I have always wanted to do that.
No, it was Benjamin Spock,
and his book was called "The Common
Sense Book of Baby And Child Care."
It sold almost 50 million copies
by the time he died.
Today, I, as the mother of a six-year-old,
walk into Barnes and Noble,
and see this.
And it is amazing
the variety that one finds
on those shelves.
There are guides to raising
an eco-friendly kid,
a gluten-free kid,
a disease-proof kid,
which, if you ask me, is a little bit creepy.
There are guides to raising a bilingual kid
even if you only speak one language at home.
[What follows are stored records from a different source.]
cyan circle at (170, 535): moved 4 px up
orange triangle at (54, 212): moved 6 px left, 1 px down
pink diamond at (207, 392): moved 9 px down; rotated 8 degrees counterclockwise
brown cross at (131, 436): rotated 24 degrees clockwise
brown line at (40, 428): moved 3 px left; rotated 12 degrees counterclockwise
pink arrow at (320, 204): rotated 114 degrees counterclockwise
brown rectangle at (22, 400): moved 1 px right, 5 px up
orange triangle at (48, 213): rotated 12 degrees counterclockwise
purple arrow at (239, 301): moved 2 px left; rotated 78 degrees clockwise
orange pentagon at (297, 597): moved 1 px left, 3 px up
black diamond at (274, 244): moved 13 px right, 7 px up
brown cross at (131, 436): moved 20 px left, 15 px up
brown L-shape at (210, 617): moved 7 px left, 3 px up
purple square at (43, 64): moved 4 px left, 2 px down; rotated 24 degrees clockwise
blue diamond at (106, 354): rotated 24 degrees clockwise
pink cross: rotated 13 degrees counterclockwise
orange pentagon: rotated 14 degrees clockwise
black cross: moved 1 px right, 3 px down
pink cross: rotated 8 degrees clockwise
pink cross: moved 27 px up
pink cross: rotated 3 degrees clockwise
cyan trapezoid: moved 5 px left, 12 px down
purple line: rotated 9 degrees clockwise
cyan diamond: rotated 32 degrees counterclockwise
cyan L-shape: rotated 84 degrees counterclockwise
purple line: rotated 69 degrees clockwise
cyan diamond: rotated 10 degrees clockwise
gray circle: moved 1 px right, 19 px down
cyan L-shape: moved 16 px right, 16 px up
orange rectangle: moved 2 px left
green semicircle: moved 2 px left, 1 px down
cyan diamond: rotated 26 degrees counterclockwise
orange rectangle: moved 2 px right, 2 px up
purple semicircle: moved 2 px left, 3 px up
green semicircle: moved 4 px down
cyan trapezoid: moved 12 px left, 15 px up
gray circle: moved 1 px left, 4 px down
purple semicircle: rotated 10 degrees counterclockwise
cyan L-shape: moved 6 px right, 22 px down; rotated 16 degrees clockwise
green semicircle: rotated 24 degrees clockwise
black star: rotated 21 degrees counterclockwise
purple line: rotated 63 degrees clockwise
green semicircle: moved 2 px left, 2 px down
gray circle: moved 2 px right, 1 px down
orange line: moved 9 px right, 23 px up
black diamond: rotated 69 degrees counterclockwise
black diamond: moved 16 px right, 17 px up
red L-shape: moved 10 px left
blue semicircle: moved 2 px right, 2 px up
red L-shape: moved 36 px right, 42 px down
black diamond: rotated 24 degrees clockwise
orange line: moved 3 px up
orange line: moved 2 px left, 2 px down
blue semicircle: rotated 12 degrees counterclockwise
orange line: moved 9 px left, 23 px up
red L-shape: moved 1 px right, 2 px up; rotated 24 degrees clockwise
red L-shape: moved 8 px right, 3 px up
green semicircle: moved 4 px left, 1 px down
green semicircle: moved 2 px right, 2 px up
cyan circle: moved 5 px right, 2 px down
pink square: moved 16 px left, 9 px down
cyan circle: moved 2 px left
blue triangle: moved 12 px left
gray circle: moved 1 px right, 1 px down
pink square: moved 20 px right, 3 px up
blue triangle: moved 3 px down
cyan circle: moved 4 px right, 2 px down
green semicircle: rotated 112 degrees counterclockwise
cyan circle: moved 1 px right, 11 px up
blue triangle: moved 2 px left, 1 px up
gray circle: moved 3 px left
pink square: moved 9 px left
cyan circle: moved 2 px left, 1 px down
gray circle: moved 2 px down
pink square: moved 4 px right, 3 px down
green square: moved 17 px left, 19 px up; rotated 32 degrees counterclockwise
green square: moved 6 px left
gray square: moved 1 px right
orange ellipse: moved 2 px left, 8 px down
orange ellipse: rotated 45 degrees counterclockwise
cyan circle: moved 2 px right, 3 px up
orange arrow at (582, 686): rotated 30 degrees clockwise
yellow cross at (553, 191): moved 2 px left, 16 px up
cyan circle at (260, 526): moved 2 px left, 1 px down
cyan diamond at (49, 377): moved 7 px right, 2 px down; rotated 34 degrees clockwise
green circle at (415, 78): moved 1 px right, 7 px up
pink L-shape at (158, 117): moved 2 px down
There are guides to raising a financially savvy kid
and a science-minded kid
and a kid who is a whiz at yoga.
Short of teaching your toddler how to defuse
a nuclear bomb,
there is pretty much a guide to everything.
All of these books are well-intentioned.
I am sure that many of them are great.
But taken together, I am sorry,
I do not see help
when I look at that shelf.
I see anxiety.
I see a giant candy-colored monument
to our collective panic,
and it makes me want to know,
why is it that raising our children
is associated with so much anguish
and so much confusion?
Why is it that we are at sixes and sevens
about the one thing human beings
have been doing successfully for millennia,
long before parenting message boards
and peer-reviewed studies came along?
Why is it that so many mothers and fathers
experience parenthood as a kind of crisis?
Crisis might seem like a strong word,
but there is data suggesting it probably isn't.